Abstract 16820: Impaired KCNQ1/KCNE1 Channel Activation by Alpha-Adrenergic Receptor is Associated with Emotion/Arousal Triggered Events in Long QT Syndrome Type 1

Abstract

Background: Stimulation of the cardiac K + channel IKs (KCNQ1/KCNE1) is crucial in mediating the QT shortening at high adrenergic stimulation states, with mutations in the KCNQ1 subunit being linked to a high risk of cardiac events triggered by adrenergic stimulation.
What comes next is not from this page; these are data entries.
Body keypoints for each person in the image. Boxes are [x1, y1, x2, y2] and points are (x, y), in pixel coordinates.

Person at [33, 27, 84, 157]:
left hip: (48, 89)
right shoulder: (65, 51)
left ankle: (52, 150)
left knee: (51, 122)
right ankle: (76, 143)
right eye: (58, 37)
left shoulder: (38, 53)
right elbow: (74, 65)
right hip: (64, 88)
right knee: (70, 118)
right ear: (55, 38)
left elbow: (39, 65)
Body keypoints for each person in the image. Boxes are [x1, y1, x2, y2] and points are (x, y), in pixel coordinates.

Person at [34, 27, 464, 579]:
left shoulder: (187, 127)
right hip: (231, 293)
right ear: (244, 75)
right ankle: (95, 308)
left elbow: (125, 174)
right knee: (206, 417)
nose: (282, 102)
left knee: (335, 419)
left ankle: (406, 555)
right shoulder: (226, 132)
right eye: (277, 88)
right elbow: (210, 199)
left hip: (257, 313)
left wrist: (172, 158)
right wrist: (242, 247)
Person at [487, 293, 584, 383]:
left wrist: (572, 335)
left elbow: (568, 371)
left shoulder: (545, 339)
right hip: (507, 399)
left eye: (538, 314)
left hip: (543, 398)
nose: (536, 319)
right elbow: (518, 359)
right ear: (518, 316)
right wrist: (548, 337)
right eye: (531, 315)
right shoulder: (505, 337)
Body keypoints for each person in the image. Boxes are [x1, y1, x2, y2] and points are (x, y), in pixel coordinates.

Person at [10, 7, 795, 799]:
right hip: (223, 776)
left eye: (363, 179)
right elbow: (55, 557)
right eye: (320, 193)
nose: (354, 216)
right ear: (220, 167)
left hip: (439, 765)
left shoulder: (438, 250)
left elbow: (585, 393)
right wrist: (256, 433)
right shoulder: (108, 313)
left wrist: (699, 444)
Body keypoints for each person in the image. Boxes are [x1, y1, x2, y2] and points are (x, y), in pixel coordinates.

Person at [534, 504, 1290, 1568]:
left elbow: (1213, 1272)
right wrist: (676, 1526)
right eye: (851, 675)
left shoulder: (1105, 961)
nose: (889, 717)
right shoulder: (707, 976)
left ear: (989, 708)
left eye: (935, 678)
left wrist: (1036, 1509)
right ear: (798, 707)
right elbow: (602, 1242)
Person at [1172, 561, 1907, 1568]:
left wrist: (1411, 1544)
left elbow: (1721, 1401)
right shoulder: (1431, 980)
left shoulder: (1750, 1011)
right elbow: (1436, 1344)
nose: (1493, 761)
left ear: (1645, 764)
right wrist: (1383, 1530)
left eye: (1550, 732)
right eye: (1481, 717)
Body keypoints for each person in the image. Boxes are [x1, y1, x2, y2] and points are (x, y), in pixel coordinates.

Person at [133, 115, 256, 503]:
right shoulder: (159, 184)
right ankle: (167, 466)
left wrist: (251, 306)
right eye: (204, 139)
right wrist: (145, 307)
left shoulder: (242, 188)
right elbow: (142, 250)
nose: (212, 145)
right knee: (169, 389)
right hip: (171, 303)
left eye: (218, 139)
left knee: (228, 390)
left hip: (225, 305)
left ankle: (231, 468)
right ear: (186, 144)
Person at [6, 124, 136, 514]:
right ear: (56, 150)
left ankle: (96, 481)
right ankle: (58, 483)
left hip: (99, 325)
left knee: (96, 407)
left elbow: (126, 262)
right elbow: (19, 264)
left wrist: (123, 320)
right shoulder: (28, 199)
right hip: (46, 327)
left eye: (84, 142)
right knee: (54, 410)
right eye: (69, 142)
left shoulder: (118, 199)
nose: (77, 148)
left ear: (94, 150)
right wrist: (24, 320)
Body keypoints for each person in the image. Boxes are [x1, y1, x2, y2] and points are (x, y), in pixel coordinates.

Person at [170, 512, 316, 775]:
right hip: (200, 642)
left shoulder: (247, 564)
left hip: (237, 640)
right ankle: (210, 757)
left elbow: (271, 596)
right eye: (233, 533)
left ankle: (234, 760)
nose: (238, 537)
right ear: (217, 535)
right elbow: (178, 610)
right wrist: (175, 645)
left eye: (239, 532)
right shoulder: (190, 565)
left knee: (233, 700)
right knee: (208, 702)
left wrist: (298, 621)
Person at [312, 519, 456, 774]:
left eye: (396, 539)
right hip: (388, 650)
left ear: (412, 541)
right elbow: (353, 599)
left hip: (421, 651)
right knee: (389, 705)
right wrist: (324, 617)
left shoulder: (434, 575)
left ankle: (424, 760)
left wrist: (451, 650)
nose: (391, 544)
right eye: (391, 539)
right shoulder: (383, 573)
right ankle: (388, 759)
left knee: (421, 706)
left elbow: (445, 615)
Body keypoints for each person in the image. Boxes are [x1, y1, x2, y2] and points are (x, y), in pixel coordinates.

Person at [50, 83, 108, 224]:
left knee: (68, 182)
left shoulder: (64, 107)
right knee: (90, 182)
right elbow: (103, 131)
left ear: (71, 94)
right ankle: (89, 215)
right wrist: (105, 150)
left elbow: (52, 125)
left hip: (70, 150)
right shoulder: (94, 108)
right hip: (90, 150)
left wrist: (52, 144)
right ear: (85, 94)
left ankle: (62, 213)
IKs is strongly regulated by β-adrenergic receptor (AR) stimulation, but little is known about the role of α 1 -AR-mediated regulation and relation to the LQT1 phenotype. Methods: We co-expressed wild-type and mutant KCNQ1/KCNE1 subunits together in HEK293T cells. A single cardiomyocyte model adapted from the Flaim-Giles-McCulloch model was used to simulate the effect of α 1 -AR and β-AR activation in action potential duration (APD). Mutation specific adrenergic-effects on APD were correlated to the cumulative rate for exercise and stress-triggered cardiac events (syncope, sudden death and aborted cardiac arrest) by age 40 for patients carrying the mutation. Results: Acute α 1 -AR activation strongly facilitated voltage dependence of IKs activation independently of β-AR stimulation (V 1/2 shift @ - 20 mV) via activation of cPKC. We measured the effect of β-AR-PKA and α 1 -AR-cPKC activation for 8 LQT1 associated mutations. For each mutant we introduced the current activation measured in a single cardiomyocyte model to simulate the overall effect of (α 1 + β1) AR stimulation. Mutant specific α 1 - and β- AR-mediated APD showed stronger correlation to the cumulative rate of emotion/arousal triggered cardiac events than β-AR alone (α+β: R 2 =0.94, β: R 2 =0.58), while β-AR activation alone showed a better correlation with exercised triggered event rate (α+β: R 2 =0.34, β: R 2 =0.74) for patients carrying these mutations. Conclusion: Our study suggests that acute α 1 -AR regulation of the voltage activation of IKs may be important for QT shortening in response to strong adrenergic stimulation in the flight and fight response. In addition, impaired α 1 -AR regulation may be linked to increased risk of sudden emotion/arousal triggered cardiac events in LQT1patients.